◆ **TASK DESCRIPTION**
Return, from the material below, each line in which the word "subgraph" is present.

++++

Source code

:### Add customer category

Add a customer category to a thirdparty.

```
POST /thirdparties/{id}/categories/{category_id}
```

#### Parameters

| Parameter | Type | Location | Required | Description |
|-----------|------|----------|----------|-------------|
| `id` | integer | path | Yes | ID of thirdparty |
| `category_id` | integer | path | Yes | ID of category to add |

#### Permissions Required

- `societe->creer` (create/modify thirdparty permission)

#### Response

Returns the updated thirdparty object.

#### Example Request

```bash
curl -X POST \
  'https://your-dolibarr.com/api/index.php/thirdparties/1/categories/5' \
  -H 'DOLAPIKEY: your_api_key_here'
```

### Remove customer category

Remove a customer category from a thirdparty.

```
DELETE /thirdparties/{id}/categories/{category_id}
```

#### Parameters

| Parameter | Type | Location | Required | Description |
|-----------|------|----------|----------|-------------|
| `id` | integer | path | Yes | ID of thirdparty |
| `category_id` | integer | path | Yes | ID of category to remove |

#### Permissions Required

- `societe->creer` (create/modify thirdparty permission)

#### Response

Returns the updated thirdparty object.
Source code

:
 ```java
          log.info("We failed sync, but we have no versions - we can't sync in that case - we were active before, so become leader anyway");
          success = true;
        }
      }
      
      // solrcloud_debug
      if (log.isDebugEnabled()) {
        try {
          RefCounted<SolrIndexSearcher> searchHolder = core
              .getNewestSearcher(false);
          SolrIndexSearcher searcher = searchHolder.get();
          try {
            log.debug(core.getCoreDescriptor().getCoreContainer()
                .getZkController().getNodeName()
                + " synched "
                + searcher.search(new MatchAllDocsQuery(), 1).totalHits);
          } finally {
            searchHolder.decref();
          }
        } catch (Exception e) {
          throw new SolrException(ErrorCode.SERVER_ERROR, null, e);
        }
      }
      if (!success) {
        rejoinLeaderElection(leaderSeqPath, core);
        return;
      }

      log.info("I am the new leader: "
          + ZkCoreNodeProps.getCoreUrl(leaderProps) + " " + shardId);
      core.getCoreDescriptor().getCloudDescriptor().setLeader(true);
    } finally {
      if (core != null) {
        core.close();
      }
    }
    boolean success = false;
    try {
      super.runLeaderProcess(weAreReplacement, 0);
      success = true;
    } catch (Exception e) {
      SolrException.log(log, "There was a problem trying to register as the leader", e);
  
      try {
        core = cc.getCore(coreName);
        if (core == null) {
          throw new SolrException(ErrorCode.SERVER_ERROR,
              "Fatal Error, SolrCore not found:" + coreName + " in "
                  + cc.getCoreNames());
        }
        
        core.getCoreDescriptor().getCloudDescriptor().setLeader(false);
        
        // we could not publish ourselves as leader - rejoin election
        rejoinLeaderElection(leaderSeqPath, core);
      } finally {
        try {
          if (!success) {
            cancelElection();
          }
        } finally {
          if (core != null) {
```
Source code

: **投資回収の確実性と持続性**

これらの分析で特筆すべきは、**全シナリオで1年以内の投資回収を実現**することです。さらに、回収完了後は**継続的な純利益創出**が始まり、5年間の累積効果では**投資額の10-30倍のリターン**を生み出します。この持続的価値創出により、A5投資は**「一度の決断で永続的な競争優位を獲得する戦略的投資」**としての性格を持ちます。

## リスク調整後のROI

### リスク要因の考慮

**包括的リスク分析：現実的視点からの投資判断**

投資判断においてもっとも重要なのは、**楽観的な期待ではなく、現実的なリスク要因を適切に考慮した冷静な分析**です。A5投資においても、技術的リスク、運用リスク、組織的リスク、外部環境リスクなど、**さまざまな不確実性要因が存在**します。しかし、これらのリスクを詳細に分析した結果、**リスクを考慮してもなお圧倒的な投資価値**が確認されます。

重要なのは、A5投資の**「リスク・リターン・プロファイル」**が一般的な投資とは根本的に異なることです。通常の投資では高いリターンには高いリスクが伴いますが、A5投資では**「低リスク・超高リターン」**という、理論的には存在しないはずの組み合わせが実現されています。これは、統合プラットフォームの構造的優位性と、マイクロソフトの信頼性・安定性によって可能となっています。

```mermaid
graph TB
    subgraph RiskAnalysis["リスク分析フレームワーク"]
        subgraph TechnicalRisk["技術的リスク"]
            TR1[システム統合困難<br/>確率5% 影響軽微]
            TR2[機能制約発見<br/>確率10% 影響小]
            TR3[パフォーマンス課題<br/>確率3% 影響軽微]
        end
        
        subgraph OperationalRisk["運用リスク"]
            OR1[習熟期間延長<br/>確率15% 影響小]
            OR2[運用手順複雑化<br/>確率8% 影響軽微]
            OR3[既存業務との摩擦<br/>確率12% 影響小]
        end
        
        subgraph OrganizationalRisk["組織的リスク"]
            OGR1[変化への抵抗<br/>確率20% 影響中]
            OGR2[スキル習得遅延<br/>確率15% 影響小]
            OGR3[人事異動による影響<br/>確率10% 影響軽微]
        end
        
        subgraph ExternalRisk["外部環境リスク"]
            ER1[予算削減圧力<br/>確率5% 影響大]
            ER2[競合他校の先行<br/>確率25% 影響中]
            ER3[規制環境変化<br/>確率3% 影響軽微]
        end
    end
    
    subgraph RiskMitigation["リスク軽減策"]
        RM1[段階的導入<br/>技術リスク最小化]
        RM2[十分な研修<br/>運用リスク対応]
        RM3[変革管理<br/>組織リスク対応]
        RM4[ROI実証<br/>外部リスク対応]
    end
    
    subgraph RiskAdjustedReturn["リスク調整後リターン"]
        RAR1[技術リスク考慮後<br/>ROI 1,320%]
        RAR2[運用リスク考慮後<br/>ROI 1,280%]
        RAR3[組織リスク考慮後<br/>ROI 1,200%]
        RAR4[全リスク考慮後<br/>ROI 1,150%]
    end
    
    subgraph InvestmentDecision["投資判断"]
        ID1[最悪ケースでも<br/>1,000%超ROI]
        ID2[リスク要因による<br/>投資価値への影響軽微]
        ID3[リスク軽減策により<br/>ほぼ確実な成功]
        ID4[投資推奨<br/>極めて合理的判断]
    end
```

++++

◆ **RESULT**
    subgraph RiskAnalysis["リスク分析フレームワーク"]
        subgraph TechnicalRisk["技術的リスク"]
        subgraph OperationalRisk["運用リスク"]
        subgraph OrganizationalRisk["組織的リスク"]
        subgraph ExternalRisk["外部環境リスク"]
    subgraph RiskMitigation["リスク軽減策"]
    subgraph RiskAdjustedReturn["リスク調整後リターン"]
    subgraph InvestmentDecision["投資判断"]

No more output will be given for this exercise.